Tomorrow’s lecture, in the Medical Ethics class that Ken and I are co-teaching, discusses beginning-of-life issues, which are exceedingly complex. To examine the technicalities of the events of conception compared with the ethical and theological issues of original genetic material is dizzying. To acknowledge that life begins at conception is a given for most, but the more intriguing and difficult question is when does biology encounter the eternal?
- When does God impart the soul?
- If life begins and the soul is imparted at conception, do identical twins share a soul?
- If the soul leaving the body and cessation of brain activity defines death, how to we conversely define life?
These questions are not so easy to answer, but the answers have terribly important implications– not only for the issue of abortion, but for stem cell research, and even contraception.
I’ve always been pro-life. I’ve even worked at a Crisis Pregnancy Center. But even within the pro-life movement, there are many different beliefs and definitions. That doesn’t even include the pro-choice side of the debate. The sanctity of life has been debated for nearly 40 years now, and the end of the dispute is nowhere in sight.
During adult Bible study last night, the issue of abortion came up as we were discussing the role of politics in the life of a Christian. Ken pointed out that when Mother Teresa visited the United States, and spoke at the National Prayer Breakfast, she cut to the issue of abortion when she said of unwanted fetuses, “Please don’t kill the child. I want the child. Please give me the child. I am willing to accept any child who would be aborted.” Rather than casting out caustic words of judgment, she simply answered the question of what to do with unwanted children with open arms and with a heart of love.
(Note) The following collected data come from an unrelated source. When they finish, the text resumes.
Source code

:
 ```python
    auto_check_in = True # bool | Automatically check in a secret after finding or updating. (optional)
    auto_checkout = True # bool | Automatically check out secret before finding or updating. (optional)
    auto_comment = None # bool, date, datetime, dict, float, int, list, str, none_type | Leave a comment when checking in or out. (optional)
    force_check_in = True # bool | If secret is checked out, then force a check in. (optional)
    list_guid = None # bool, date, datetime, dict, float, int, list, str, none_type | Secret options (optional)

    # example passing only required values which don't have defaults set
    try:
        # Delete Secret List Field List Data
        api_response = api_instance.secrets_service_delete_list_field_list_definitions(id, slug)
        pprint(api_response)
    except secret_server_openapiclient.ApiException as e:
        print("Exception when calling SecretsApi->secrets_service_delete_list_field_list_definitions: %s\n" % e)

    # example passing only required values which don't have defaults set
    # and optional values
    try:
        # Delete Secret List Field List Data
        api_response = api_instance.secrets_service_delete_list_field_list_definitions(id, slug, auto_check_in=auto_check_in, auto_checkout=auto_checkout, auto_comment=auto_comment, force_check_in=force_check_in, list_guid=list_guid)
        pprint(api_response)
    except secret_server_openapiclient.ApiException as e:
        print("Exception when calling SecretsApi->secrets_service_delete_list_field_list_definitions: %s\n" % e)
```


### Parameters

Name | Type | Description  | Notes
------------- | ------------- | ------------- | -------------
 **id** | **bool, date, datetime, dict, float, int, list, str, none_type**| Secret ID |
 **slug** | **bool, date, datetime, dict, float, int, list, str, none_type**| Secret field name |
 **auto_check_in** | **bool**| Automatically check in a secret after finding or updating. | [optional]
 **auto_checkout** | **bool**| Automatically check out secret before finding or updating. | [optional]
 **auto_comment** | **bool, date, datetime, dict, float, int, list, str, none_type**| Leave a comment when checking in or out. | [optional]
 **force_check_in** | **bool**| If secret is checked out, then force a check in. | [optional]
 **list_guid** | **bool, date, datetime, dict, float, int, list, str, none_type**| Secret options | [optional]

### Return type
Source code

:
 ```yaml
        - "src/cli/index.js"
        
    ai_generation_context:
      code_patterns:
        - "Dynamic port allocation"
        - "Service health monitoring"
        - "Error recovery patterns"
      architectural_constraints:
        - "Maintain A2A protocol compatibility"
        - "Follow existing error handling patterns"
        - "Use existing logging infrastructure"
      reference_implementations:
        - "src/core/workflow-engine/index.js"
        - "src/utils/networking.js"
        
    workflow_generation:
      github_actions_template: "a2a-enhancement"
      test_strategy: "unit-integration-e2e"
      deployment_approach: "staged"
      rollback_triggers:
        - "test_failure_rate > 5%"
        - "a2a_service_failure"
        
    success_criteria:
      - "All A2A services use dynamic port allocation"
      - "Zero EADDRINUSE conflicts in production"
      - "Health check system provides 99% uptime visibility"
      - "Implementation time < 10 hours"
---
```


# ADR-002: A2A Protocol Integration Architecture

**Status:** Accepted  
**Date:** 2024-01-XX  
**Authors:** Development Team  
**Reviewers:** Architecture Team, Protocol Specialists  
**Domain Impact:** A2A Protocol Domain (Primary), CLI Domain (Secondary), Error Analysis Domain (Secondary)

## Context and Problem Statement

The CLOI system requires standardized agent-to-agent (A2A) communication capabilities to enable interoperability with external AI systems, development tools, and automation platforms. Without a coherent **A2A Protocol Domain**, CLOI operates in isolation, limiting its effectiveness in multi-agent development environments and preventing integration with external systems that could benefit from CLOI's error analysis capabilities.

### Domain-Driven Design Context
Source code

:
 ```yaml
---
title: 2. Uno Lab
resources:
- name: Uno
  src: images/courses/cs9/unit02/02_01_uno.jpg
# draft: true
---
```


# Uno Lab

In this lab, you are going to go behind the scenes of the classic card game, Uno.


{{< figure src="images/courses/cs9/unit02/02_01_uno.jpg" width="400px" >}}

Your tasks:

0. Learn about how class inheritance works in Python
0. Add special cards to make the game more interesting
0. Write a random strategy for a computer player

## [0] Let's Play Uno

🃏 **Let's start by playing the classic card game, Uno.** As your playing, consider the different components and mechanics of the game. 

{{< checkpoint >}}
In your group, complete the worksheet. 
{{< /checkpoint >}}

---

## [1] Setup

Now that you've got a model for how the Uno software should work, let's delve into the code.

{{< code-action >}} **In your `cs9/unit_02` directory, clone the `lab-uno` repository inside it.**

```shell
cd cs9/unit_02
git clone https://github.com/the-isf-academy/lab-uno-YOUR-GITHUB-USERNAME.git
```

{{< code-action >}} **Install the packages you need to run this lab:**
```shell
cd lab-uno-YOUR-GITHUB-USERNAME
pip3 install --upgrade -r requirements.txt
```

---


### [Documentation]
For me, at the heart of the pro-life movement is a connection to adoption– adoption of infants, adoption of children from other countries, adoption from foster care. I believe that life is precious. I believe that every child deserves a forever family, regardless of how old they are, what country they live in, or how much it costs to unite them with a family. I believe that God loves each of the children of the world every bit as much as He loves you and me. And I believe that orphanages break His heart.
God, help me to see the things that break your heart, and react not with judgment or harsh words, but with open arms and a heart of love.